• Prompt: Copy word for word the passage of the NVIDIA Tegra forum thread starting at "NV at this point" and ending at "bit less performance.".

------ Text provided ------

NVIDIA Tegra Architecture

It is a different chapter because wherever GPGPU makes sense a GPU will usually be more efficient for it and will burn less power at the same time. The frequency differences alone between mobile CPUs and GPUs speak volumes on that matter.

Of course are a couple of things possible on a mobile CPU, however GPUs in SoCs are getting increasingly bigger and complex in order to offload CPUs as good as possible and not the other way around.

I'd like to stand corrected but afaik even in the most demanding current mobile games quad CPUs might have all their cores enabled, but are nowhere running at their peak frequencies. The more you add, the higher the workload for the CPU and inevitably the higher the power consumption. In the very least it's quite obvious that A15 cores aren't exactly mediocre when it comes to power consumption rather the contrary.
 
Well im still sitting on the fence somewhat ailuros....was hoping the big 3 android soc manufacturers would make a complete transition to next gen apis such as halti and open cl.

That combined with likely tegra 4 optimised games would have really moved gaming forward.

Developers/ISVs usually concentrate on the predominant hw when coding games. What was the GPU market share of Tegras in spring 2012 again according to JPR? 3.2%? Yes NV's DevRel has done an excellent job driving a few ISV for a limited number of optimized games, yet NV is still lightyears away from getting Qualcomm or Samsung market share or smartphone design wins if you prefer.

NV at this point needed something to win a couple of impressions; if you think over it you can win quite a few with top performance and far less with a very high feature set and quite a bit less performance.

Again from a user perspective (and outside the usual technical oriented debates we drive here) what I at least will be looking for on an upcoming device are design quality, sw stability, power consumption, performance or else typically what most users look for. N device manufacturer isn't going to glue on the smartphone box a sticker with a note "OGL_ES3.0 GPU inside" is it?

That said NV got quite a bit of criticism for the limited API support in T4 (and I'm not excluded from it); however from a business POV their decision isn't all that absurd. If now the T4 successor in about a year's time from now is still only OGL_ES2.0 they deserve to get shot ;)
 
It is a different chapter because wherever GPGPU makes sense a GPU will usually be more efficient for it and will burn less power at the same time. The frequency differences alone between mobile CPUs and GPUs speak volumes on that matter.

------ Items ------

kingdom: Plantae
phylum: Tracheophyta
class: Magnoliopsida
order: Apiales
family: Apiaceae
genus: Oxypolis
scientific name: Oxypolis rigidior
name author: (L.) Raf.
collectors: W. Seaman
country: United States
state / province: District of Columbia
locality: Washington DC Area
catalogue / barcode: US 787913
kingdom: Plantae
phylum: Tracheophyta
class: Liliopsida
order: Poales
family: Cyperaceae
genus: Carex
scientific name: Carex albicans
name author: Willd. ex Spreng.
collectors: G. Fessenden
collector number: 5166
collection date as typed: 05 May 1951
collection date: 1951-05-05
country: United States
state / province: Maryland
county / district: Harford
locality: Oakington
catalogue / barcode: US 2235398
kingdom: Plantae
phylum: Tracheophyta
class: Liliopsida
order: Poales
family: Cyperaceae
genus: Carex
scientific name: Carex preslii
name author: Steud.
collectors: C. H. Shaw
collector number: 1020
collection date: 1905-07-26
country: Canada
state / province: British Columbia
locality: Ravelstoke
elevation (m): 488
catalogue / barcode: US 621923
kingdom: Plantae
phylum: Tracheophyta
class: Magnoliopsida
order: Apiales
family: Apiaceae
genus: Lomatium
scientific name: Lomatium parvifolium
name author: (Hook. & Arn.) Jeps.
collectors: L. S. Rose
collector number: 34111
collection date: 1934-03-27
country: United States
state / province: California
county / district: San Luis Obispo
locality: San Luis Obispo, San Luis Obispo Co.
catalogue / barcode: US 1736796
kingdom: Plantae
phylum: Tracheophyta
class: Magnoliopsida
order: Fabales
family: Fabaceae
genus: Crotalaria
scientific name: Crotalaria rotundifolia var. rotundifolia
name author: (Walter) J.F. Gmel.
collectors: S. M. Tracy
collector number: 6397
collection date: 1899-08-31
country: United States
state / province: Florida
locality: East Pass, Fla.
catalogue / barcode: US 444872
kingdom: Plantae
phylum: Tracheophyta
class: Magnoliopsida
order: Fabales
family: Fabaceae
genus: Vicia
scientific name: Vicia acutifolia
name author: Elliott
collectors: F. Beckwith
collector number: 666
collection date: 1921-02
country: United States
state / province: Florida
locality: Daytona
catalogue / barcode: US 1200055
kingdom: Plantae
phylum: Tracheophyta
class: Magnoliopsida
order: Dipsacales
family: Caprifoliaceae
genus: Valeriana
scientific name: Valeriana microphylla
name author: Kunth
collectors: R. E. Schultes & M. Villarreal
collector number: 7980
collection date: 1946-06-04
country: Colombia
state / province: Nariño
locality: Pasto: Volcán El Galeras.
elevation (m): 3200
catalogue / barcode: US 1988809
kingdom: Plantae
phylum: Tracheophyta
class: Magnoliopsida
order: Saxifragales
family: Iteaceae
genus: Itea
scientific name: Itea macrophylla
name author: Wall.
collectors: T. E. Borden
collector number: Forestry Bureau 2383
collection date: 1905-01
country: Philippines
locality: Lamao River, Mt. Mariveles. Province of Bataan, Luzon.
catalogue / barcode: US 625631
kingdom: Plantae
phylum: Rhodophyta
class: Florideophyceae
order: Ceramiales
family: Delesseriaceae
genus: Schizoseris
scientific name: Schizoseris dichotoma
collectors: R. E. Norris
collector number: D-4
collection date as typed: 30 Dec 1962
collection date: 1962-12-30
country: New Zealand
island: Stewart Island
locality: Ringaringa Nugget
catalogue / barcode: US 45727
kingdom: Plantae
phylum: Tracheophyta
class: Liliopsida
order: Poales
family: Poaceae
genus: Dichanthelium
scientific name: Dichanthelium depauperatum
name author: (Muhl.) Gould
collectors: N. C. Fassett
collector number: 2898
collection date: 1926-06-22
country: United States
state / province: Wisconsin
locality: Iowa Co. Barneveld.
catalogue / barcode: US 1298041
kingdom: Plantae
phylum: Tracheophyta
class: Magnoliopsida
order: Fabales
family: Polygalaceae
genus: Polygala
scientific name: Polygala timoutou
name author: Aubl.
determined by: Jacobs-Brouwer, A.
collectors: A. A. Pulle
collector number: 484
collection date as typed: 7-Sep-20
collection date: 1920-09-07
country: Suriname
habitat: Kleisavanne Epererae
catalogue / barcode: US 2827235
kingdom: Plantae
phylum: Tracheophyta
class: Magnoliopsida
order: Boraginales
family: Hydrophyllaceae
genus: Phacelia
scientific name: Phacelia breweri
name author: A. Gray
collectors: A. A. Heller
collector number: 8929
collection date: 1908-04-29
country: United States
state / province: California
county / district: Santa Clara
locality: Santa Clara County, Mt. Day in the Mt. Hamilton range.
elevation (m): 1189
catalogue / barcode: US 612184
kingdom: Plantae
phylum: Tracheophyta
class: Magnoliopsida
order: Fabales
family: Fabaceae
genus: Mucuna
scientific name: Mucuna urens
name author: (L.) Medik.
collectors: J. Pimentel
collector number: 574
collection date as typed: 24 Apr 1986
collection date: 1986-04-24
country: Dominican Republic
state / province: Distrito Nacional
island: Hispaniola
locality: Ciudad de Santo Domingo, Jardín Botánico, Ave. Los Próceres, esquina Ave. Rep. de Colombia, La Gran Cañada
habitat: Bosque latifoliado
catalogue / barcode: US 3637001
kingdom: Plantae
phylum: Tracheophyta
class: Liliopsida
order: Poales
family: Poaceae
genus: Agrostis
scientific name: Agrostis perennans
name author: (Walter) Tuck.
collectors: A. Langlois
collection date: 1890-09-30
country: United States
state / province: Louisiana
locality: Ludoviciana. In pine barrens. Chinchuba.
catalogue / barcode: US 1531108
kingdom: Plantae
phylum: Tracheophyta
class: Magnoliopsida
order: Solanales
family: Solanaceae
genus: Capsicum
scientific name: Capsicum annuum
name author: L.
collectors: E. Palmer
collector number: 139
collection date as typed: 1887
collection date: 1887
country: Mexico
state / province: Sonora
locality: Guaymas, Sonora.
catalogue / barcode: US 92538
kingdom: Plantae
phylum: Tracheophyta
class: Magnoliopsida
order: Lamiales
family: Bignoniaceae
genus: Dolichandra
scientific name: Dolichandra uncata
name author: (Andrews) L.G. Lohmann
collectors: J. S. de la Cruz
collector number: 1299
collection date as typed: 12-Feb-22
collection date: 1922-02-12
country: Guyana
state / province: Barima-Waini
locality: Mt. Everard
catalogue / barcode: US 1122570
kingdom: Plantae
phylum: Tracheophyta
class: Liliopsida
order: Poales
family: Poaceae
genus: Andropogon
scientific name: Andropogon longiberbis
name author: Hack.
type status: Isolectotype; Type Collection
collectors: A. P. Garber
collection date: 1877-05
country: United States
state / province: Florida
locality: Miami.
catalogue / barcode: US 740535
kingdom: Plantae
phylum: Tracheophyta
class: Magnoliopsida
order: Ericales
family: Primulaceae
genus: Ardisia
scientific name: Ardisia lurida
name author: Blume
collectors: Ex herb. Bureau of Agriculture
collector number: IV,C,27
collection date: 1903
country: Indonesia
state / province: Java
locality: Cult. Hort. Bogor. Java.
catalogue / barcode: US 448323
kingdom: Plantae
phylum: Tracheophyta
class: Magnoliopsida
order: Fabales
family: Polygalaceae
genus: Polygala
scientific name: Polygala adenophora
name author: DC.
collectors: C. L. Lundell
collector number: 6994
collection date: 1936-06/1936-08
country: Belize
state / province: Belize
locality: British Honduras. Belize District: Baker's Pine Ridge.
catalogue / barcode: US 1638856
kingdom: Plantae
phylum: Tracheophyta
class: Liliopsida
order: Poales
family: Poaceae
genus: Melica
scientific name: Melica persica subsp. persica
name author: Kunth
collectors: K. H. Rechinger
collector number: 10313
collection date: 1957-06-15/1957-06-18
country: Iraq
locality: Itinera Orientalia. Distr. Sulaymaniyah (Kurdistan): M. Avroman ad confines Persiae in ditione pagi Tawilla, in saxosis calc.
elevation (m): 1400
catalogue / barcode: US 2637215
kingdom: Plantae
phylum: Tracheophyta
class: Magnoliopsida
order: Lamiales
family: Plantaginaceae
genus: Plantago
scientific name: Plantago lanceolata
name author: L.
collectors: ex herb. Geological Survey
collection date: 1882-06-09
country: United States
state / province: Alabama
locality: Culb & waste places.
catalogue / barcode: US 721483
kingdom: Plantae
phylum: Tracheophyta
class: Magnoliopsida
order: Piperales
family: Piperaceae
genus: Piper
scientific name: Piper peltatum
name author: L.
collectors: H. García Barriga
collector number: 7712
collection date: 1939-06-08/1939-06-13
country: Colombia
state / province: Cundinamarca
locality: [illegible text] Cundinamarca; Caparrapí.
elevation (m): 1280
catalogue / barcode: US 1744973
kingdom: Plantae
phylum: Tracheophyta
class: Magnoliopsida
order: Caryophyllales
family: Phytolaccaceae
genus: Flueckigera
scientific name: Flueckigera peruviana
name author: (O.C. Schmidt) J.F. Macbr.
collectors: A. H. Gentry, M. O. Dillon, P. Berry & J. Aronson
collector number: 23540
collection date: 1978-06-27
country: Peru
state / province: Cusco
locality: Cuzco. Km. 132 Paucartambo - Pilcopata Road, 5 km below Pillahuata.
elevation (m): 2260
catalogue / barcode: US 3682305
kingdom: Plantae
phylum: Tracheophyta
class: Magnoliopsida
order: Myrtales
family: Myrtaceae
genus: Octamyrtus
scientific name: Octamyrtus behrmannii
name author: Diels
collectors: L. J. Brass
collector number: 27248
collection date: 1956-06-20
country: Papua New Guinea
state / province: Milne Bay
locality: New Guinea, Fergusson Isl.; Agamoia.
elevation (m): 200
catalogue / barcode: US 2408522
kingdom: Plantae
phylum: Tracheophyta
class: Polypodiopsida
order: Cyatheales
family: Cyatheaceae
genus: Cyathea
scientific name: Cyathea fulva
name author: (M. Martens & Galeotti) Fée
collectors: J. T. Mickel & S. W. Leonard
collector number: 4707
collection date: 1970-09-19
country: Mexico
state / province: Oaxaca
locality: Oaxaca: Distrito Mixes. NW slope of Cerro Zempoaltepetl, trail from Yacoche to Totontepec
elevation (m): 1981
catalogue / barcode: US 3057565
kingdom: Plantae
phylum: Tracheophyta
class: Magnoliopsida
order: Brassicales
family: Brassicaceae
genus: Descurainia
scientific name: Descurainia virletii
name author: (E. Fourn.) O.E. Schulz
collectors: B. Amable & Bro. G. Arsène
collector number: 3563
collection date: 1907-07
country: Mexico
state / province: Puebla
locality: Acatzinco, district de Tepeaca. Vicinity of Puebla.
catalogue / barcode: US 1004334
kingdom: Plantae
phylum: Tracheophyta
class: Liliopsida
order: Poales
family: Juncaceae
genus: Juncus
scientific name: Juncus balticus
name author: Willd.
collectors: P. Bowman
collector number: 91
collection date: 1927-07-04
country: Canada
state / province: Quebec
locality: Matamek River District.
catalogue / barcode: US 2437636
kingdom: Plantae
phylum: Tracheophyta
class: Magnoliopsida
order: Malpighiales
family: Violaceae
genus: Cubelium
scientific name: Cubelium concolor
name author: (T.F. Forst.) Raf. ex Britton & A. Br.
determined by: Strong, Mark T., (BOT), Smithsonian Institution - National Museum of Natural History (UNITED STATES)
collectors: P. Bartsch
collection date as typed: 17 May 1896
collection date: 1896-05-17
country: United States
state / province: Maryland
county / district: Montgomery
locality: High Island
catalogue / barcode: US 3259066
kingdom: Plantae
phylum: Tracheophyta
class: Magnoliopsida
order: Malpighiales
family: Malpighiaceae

------

• Expected answer:
NV at this point needed something to win a couple of impressions; if you think over it you can win quite a few with top performance and far less with a very high feature set and quite a bit less performance.